What you should do - In the lines below, find the one that contains "pijamas para bebé" and write it out exactly, along with every line that follows it.
-- Opening Marker --
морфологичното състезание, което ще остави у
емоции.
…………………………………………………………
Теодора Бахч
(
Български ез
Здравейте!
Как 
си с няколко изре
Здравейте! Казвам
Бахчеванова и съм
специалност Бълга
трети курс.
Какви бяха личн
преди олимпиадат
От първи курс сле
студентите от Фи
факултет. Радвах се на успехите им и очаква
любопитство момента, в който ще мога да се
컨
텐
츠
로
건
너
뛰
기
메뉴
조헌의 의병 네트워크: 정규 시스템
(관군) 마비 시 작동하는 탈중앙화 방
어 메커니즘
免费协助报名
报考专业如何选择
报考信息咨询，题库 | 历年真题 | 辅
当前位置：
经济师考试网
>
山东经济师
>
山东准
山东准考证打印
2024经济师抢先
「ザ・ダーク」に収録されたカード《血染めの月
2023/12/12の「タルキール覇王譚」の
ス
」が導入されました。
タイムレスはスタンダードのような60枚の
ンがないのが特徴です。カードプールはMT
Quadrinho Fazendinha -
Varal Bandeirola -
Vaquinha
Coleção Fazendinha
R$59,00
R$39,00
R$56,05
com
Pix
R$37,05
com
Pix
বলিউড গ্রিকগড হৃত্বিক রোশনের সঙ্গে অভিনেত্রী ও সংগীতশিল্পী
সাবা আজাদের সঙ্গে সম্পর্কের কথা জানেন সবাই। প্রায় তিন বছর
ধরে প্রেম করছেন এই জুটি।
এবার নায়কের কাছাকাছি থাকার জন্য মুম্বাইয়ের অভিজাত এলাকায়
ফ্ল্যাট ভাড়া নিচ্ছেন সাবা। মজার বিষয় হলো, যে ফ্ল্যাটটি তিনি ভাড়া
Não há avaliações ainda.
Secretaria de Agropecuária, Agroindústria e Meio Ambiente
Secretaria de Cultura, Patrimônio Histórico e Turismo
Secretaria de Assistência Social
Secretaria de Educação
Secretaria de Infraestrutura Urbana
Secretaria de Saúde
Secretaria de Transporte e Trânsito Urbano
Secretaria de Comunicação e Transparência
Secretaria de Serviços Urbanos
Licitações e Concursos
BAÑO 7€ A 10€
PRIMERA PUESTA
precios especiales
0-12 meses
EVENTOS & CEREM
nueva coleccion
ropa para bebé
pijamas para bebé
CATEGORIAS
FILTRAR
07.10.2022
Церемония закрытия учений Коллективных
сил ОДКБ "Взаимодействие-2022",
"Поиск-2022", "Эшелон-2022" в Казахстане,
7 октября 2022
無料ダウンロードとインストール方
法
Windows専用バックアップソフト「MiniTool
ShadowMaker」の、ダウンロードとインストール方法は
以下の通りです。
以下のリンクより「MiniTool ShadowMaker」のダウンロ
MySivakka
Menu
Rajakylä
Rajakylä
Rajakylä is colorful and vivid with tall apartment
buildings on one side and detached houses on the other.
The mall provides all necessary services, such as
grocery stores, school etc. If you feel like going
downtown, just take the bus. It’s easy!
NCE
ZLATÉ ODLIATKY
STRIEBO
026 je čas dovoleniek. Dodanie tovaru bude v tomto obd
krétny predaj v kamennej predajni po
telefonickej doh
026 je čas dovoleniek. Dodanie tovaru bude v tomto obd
-- Closing Marker --
Exercise response -
pijamas para bebé
CATEGORIAS
FILTRAR
07.10.2022
Церемония закрытия учений Коллективных
сил ОДКБ "Взаимодействие-2022",
"Поиск-2022", "Эшелон-2022" в Казахстане,
7 октября 2022
無料ダウンロードとインストール方
法
Windows専用バックアップソフト「MiniTool
ShadowMaker」の、ダウンロードとインストール方法は
以下の通りです。
以下のリンクより「MiniTool ShadowMaker」のダウンロ
MySivakka
Menu
Rajakylä
Rajakylä
Rajakylä is colorful and vivid with tall apartment
buildings on one side and detached houses on the other.
The mall provides all necessary services, such as
grocery stores, school etc. If you feel like going
downtown, just take the bus. It’s easy!
NCE
ZLATÉ ODLIATKY
STRIEBO
026 je čas dovoleniek. Dodanie tovaru bude v tomto obd
krétny predaj v kamennej predajni po
telefonickej doh
026 je čas dovoleniek. Dodanie tovaru bude v tomto obd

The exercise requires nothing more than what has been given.